[start]

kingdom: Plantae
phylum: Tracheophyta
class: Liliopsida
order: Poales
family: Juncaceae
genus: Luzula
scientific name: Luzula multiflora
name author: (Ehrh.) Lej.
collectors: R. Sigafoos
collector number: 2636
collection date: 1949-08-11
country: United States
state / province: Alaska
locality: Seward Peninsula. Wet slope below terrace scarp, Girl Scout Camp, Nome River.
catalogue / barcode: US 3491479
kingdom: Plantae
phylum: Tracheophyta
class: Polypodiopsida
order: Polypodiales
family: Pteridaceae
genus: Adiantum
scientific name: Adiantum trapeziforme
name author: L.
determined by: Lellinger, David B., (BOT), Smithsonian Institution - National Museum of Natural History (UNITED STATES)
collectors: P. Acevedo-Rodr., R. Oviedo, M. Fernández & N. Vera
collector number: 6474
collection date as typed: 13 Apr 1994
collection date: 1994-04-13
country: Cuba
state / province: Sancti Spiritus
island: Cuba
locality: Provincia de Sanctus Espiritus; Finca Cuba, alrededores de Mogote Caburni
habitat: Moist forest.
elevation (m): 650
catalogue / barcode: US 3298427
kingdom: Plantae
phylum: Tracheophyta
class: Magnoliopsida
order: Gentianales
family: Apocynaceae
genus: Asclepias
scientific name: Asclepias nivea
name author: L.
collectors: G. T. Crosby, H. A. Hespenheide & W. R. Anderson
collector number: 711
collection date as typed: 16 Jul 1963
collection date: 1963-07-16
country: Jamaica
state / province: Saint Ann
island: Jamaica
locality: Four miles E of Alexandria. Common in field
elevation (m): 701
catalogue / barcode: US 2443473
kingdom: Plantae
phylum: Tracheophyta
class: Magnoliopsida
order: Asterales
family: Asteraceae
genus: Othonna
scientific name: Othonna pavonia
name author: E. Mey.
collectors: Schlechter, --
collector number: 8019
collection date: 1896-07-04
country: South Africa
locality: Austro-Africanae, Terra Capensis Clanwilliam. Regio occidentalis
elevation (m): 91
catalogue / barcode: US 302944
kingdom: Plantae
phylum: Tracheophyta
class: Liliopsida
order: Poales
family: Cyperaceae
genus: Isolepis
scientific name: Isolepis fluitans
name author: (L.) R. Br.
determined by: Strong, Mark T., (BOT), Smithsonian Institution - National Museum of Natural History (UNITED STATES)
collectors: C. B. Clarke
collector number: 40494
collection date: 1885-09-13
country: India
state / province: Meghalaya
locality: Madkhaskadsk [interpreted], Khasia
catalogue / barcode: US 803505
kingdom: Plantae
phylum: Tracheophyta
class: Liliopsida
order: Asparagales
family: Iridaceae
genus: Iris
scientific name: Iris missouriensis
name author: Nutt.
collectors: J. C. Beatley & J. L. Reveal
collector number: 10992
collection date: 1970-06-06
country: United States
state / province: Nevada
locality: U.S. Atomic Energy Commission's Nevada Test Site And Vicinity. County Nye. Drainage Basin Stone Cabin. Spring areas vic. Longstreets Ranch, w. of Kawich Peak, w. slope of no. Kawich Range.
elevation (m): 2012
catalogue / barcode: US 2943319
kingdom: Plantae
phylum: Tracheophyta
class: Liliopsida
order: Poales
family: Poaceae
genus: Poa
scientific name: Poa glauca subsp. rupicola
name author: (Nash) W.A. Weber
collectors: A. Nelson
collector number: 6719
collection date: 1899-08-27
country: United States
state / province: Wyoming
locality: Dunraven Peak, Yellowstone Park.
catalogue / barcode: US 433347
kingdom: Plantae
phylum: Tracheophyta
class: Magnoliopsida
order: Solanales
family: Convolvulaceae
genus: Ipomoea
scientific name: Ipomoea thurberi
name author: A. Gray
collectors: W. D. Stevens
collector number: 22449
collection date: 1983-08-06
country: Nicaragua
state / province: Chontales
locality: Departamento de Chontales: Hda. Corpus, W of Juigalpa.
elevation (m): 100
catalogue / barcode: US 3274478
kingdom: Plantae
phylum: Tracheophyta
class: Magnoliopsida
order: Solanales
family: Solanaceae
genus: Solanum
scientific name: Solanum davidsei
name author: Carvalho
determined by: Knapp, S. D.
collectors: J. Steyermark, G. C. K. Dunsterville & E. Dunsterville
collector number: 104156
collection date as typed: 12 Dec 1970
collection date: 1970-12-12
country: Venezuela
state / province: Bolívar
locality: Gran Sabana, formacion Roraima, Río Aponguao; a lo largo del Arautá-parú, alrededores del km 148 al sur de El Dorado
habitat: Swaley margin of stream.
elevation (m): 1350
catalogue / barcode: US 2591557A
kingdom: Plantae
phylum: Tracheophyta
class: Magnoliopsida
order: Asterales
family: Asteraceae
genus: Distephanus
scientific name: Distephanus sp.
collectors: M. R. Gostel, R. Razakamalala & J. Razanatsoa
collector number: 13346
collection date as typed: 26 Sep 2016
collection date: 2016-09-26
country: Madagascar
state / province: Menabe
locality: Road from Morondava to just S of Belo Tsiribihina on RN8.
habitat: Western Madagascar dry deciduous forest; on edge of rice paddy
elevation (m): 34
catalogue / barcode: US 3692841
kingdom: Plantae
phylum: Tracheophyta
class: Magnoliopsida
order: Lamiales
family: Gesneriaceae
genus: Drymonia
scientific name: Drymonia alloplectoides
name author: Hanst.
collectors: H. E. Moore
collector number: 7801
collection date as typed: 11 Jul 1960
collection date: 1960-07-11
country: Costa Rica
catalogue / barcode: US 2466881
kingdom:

[end]

The task →
Repeat all of the data above line for line, with no changes.

In response →
kingdom: Plantae
phylum: Tracheophyta
class: Liliopsida
order: Poales
family: Juncaceae
genus: Luzula
scientific name: Luzula multiflora
name author: (Ehrh.) Lej.
collectors: R. Sigafoos
collector number: 2636
collection date: 1949-08-11
country: United States
state / province: Alaska
locality: Seward Peninsula. Wet slope below terrace scarp, Girl Scout Camp, Nome River.
catalogue / barcode: US 3491479
kingdom: Plantae
phylum: Tracheophyta
class: Polypodiopsida
order: Polypodiales
family: Pteridaceae
genus: Adiantum
scientific name: Adiantum trapeziforme
name author: L.
determined by: Lellinger, David B., (BOT), Smithsonian Institution - National Museum of Natural History (UNITED STATES)
collectors: P. Acevedo-Rodr., R. Oviedo, M. Fernández & N. Vera
collector number: 6474
collection date as typed: 13 Apr 1994
collection date: 1994-04-13
country: Cuba
state / province: Sancti Spiritus
island: Cuba
locality: Provincia de Sanctus Espiritus; Finca Cuba, alrededores de Mogote Caburni
habitat: Moist forest.
elevation (m): 650
catalogue / barcode: US 3298427
kingdom: Plantae
phylum: Tracheophyta
class: Magnoliopsida
order: Gentianales
family: Apocynaceae
genus: Asclepias
scientific name: Asclepias nivea
name author: L.
collectors: G. T. Crosby, H. A. Hespenheide & W. R. Anderson
collector number: 711
collection date as typed: 16 Jul 1963
collection date: 1963-07-16
country: Jamaica
state / province: Saint Ann
island: Jamaica
locality: Four miles E of Alexandria. Common in field
elevation (m): 701
catalogue / barcode: US 2443473
kingdom: Plantae
phylum: Tracheophyta
class: Magnoliopsida
order: Asterales
family: Asteraceae
genus: Othonna
scientific name: Othonna pavonia
name author: E. Mey.
collectors: Schlechter, --
collector number: 8019
collection date: 1896-07-04
country: South Africa
locality: Austro-Africanae, Terra Capensis Clanwilliam. Regio occidentalis
elevation (m): 91
catalogue / barcode: US 302944
kingdom: Plantae
phylum: Tracheophyta
class: Liliopsida
order: Poales
family: Cyperaceae
genus: Isolepis
scientific name: Isolepis fluitans
name author: (L.) R. Br.
determined by: Strong, Mark T., (BOT), Smithsonian Institution - National Museum of Natural History (UNITED STATES)
collectors: C. B. Clarke
collector number: 40494
collection date: 1885-09-13
country: India
state / province: Meghalaya
locality: Madkhaskadsk [interpreted], Khasia
catalogue / barcode: US 803505
kingdom: Plantae
phylum: Tracheophyta
class: Liliopsida
order: Asparagales
family: Iridaceae
genus: Iris
scientific name: Iris missouriensis
name author: Nutt.
collectors: J. C. Beatley & J. L. Reveal
collector number: 10992
collection date: 1970-06-06
country: United States
state / province: Nevada
locality: U.S. Atomic Energy Commission's Nevada Test Site And Vicinity. County Nye. Drainage Basin Stone Cabin. Spring areas vic. Longstreets Ranch, w. of Kawich Peak, w. slope of no. Kawich Range.
elevation (m): 2012
catalogue / barcode: US 2943319
kingdom: Plantae
phylum: Tracheophyta
class: Liliopsida
order: Poales
family: Poaceae
genus: Poa
scientific name: Poa glauca subsp. rupicola
name author: (Nash) W.A. Weber
collectors: A. Nelson
collector number: 6719
collection date: 1899-08-27
country: United States
state / province: Wyoming
locality: Dunraven Peak, Yellowstone Park.
catalogue / barcode: US 433347
kingdom: Plantae
phylum: Tracheophyta
class: Magnoliopsida
order: Solanales
family: Convolvulaceae
genus: Ipomoea
scientific name: Ipomoea thurberi
name author: A. Gray
collectors: W. D. Stevens
collector number: 22449
collection date: 1983-08-06
country: Nicaragua
state / province: Chontales
locality: Departamento de Chontales: Hda. Corpus, W of Juigalpa.
elevation (m): 100
catalogue / barcode: US 3274478
kingdom: Plantae
phylum: Tracheophyta
class: Magnoliopsida
order: Solanales
family: Solanaceae
genus: Solanum
scientific name: Solanum davidsei
name author: Carvalho
determined by: Knapp, S. D.
collectors: J. Steyermark, G. C. K. Dunsterville & E. Dunsterville
collector number: 104156
collection date as typed: 12 Dec 1970
collection date: 1970-12-12
country: Venezuela
state / province: Bolívar
locality: Gran Sabana, formacion Roraima, Río Aponguao; a lo largo del Arautá-parú, alrededores del km 148 al sur de El Dorado
habitat: Swaley margin of stream.
elevation (m): 1350
catalogue / barcode: US 2591557A
kingdom: Plantae
phylum: Tracheophyta
class: Magnoliopsida
order: Asterales
family: Asteraceae
genus: Distephanus
scientific name: Distephanus sp.
collectors: M. R. Gostel, R. Razakamalala & J. Razanatsoa
collector number: 13346
collection date as typed: 26 Sep 2016
collection date: 2016-09-26
country: Madagascar
state / province: Menabe
locality: Road from Morondava to just S of Belo Tsiribihina on RN8.
habitat: Western Madagascar dry deciduous forest; on edge of rice paddy
elevation (m): 34
catalogue / barcode: US 3692841
kingdom: Plantae
phylum: Tracheophyta
class: Magnoliopsida
order: Lamiales
family: Gesneriaceae
genus: Drymonia
scientific name: Drymonia alloplectoides
name author: Hanst.
collectors: H. E. Moore
collector number: 7801
collection date as typed: 11 Jul 1960
collection date: 1960-07-11
country: Costa Rica
catalogue / barcode: US 2466881
kingdom:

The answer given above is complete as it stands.